What this task involves:
Every record below is to be repeated exactly, with the pictures left out.

(Beginning of Provided data)

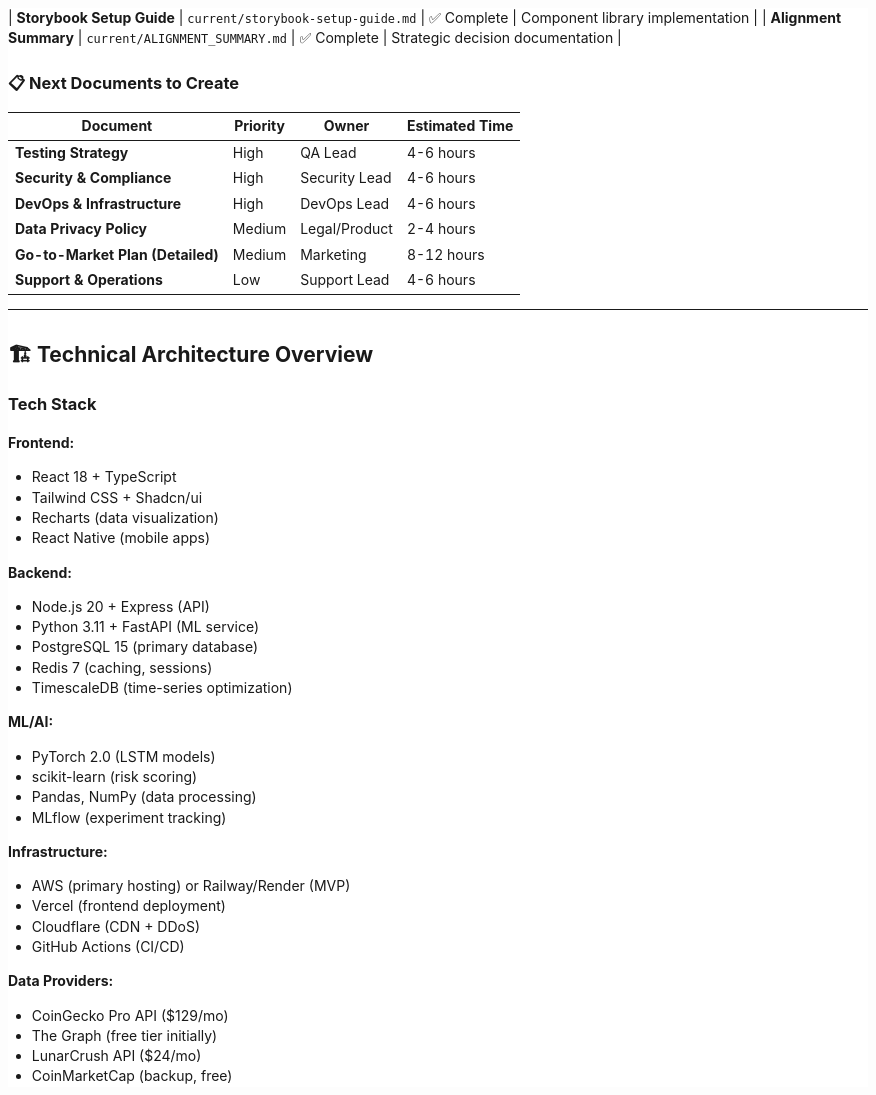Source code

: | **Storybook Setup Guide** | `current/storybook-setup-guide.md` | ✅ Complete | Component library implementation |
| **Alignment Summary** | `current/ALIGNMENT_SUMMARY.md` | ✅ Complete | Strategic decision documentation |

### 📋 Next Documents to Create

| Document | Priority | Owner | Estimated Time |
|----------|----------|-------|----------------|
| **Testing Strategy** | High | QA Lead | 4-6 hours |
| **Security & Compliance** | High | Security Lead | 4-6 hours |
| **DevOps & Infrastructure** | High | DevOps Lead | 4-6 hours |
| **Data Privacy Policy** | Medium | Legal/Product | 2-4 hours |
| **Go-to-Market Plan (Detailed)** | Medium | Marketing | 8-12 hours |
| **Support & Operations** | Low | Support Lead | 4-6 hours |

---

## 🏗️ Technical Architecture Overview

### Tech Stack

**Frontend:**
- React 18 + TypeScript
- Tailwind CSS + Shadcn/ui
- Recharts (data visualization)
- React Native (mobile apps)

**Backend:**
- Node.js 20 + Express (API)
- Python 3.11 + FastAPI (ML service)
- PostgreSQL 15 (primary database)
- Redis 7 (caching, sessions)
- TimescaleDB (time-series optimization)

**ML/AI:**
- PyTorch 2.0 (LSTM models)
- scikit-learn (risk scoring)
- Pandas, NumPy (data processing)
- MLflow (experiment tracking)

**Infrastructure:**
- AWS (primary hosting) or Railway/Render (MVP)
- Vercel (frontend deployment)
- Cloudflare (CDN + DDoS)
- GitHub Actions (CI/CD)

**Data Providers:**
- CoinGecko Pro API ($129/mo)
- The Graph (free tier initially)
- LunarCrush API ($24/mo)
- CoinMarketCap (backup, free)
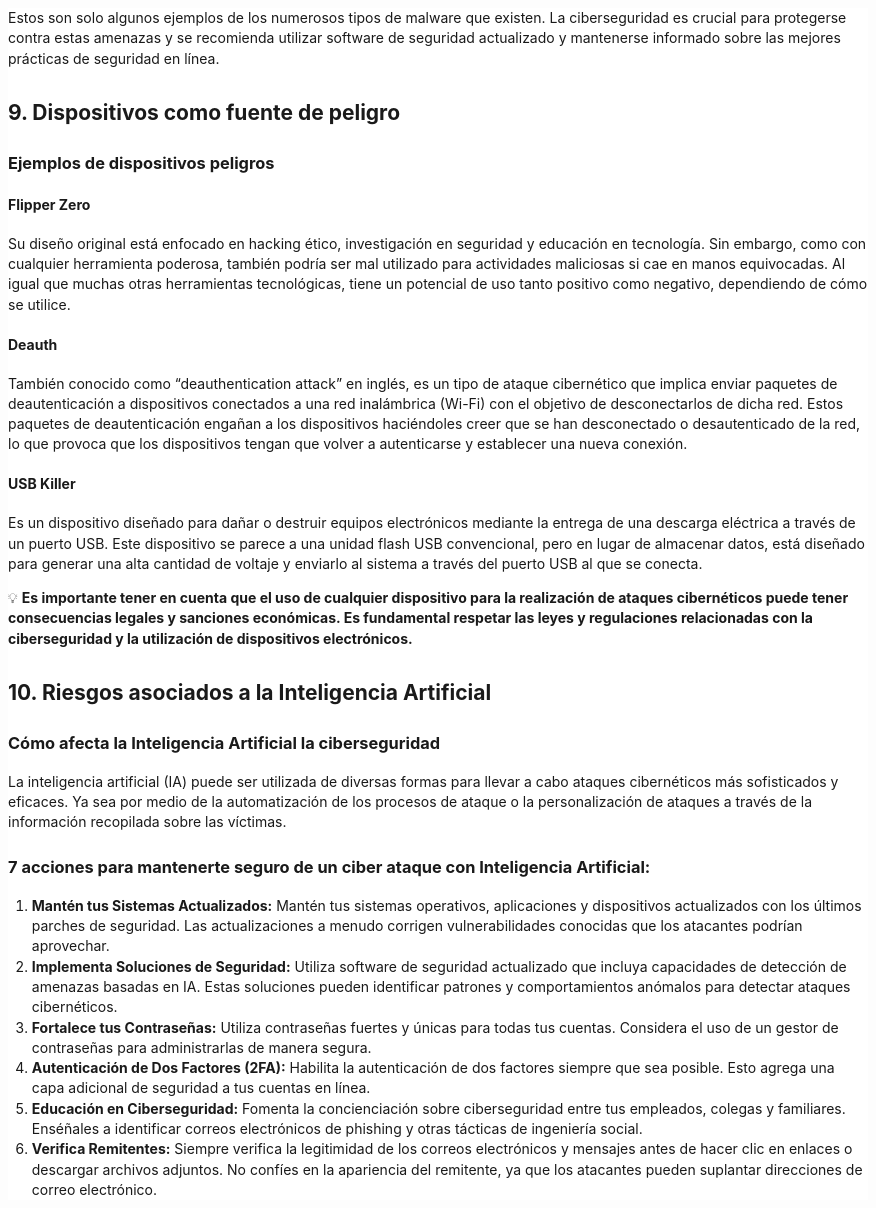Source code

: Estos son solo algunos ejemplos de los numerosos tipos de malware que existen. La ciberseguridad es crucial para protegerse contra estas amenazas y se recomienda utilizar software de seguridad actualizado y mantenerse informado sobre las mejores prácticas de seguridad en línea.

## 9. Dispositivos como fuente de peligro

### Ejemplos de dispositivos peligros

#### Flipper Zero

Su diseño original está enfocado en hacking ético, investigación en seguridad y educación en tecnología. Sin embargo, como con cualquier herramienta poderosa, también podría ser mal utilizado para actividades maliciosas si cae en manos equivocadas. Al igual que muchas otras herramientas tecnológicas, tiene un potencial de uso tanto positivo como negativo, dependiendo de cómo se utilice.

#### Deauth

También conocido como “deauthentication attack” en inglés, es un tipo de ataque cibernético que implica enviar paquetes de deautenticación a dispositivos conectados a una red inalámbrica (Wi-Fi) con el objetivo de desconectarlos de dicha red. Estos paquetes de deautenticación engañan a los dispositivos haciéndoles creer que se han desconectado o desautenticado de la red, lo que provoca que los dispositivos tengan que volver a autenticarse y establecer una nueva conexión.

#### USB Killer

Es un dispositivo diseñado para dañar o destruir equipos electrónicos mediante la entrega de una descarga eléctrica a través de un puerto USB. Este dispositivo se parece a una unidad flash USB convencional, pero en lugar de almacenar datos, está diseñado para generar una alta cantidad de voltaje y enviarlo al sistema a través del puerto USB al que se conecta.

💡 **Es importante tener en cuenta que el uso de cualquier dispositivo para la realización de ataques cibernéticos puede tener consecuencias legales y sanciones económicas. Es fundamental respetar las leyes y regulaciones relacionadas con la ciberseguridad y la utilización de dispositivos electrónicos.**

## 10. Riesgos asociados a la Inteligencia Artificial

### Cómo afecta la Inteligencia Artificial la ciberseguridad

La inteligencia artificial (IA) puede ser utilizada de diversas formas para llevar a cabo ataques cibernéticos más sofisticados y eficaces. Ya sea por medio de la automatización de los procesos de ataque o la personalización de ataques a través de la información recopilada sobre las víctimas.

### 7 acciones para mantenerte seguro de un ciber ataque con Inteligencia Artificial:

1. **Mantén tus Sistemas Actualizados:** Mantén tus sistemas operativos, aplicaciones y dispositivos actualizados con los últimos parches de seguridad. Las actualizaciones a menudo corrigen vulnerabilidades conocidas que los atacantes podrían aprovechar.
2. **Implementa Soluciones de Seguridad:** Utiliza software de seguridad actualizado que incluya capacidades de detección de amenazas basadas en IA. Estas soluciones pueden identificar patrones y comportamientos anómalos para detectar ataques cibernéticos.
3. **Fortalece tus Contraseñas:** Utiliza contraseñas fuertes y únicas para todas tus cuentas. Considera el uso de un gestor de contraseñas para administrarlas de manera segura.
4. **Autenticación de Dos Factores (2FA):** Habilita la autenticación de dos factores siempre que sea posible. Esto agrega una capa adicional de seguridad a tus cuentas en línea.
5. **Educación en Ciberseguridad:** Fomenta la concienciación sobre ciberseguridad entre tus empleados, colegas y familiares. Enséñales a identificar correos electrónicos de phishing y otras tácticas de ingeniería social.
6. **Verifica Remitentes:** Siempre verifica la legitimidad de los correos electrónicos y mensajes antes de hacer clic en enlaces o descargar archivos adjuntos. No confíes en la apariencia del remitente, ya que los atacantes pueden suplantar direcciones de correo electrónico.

(End of Provided data)

Solved exercise:
Source code

: | **Storybook Setup Guide** | `current/storybook-setup-guide.md` | ✅ Complete | Component library implementation |
| **Alignment Summary** | `current/ALIGNMENT_SUMMARY.md` | ✅ Complete | Strategic decision documentation |

### 📋 Next Documents to Create

| Document | Priority | Owner | Estimated Time |
|----------|----------|-------|----------------|
| **Testing Strategy** | High | QA Lead | 4-6 hours |
| **Security & Compliance** | High | Security Lead | 4-6 hours |
| **DevOps & Infrastructure** | High | DevOps Lead | 4-6 hours |
| **Data Privacy Policy** | Medium | Legal/Product | 2-4 hours |
| **Go-to-Market Plan (Detailed)** | Medium | Marketing | 8-12 hours |
| **Support & Operations** | Low | Support Lead | 4-6 hours |

---

## 🏗️ Technical Architecture Overview

### Tech Stack

**Frontend:**
- React 18 + TypeScript
- Tailwind CSS + Shadcn/ui
- Recharts (data visualization)
- React Native (mobile apps)

**Backend:**
- Node.js 20 + Express (API)
- Python 3.11 + FastAPI (ML service)
- PostgreSQL 15 (primary database)
- Redis 7 (caching, sessions)
- TimescaleDB (time-series optimization)

**ML/AI:**
- PyTorch 2.0 (LSTM models)
- scikit-learn (risk scoring)
- Pandas, NumPy (data processing)
- MLflow (experiment tracking)

**Infrastructure:**
- AWS (primary hosting) or Railway/Render (MVP)
- Vercel (frontend deployment)
- Cloudflare (CDN + DDoS)
- GitHub Actions (CI/CD)

**Data Providers:**
- CoinGecko Pro API ($129/mo)
- The Graph (free tier initially)
- LunarCrush API ($24/mo)
- CoinMarketCap (backup, free)
Source code

: Estos son solo algunos ejemplos de los numerosos tipos de malware que existen. La ciberseguridad es crucial para protegerse contra estas amenazas y se recomienda utilizar software de seguridad actualizado y mantenerse informado sobre las mejores prácticas de seguridad en línea.

## 9. Dispositivos como fuente de peligro

### Ejemplos de dispositivos peligros

#### Flipper Zero

Su diseño original está enfocado en hacking ético, investigación en seguridad y educación en tecnología. Sin embargo, como con cualquier herramienta poderosa, también podría ser mal utilizado para actividades maliciosas si cae en manos equivocadas. Al igual que muchas otras herramientas tecnológicas, tiene un potencial de uso tanto positivo como negativo, dependiendo de cómo se utilice.

#### Deauth

También conocido como “deauthentication attack” en inglés, es un tipo de ataque cibernético que implica enviar paquetes de deautenticación a dispositivos conectados a una red inalámbrica (Wi-Fi) con el objetivo de desconectarlos de dicha red. Estos paquetes de deautenticación engañan a los dispositivos haciéndoles creer que se han desconectado o desautenticado de la red, lo que provoca que los dispositivos tengan que volver a autenticarse y establecer una nueva conexión.

#### USB Killer

Es un dispositivo diseñado para dañar o destruir equipos electrónicos mediante la entrega de una descarga eléctrica a través de un puerto USB. Este dispositivo se parece a una unidad flash USB convencional, pero en lugar de almacenar datos, está diseñado para generar una alta cantidad de voltaje y enviarlo al sistema a través del puerto USB al que se conecta.

💡 **Es importante tener en cuenta que el uso de cualquier dispositivo para la realización de ataques cibernéticos puede tener consecuencias legales y sanciones económicas. Es fundamental respetar las leyes y regulaciones relacionadas con la ciberseguridad y la utilización de dispositivos electrónicos.**

## 10. Riesgos asociados a la Inteligencia Artificial

### Cómo afecta la Inteligencia Artificial la ciberseguridad

La inteligencia artificial (IA) puede ser utilizada de diversas formas para llevar a cabo ataques cibernéticos más sofisticados y eficaces. Ya sea por medio de la automatización de los procesos de ataque o la personalización de ataques a través de la información recopilada sobre las víctimas.

### 7 acciones para mantenerte seguro de un ciber ataque con Inteligencia Artificial:

1. **Mantén tus Sistemas Actualizados:** Mantén tus sistemas operativos, aplicaciones y dispositivos actualizados con los últimos parches de seguridad. Las actualizaciones a menudo corrigen vulnerabilidades conocidas que los atacantes podrían aprovechar.
2. **Implementa Soluciones de Seguridad:** Utiliza software de seguridad actualizado que incluya capacidades de detección de amenazas basadas en IA. Estas soluciones pueden identificar patrones y comportamientos anómalos para detectar ataques cibernéticos.
3. **Fortalece tus Contraseñas:** Utiliza contraseñas fuertes y únicas para todas tus cuentas. Considera el uso de un gestor de contraseñas para administrarlas de manera segura.
4. **Autenticación de Dos Factores (2FA):** Habilita la autenticación de dos factores siempre que sea posible. Esto agrega una capa adicional de seguridad a tus cuentas en línea.
5. **Educación en Ciberseguridad:** Fomenta la concienciación sobre ciberseguridad entre tus empleados, colegas y familiares. Enséñales a identificar correos electrónicos de phishing y otras tácticas de ingeniería social.
6. **Verifica Remitentes:** Siempre verifica la legitimidad de los correos electrónicos y mensajes antes de hacer clic en enlaces o descargar archivos adjuntos. No confíes en la apariencia del remitente, ya que los atacantes pueden suplantar direcciones de correo electrónico.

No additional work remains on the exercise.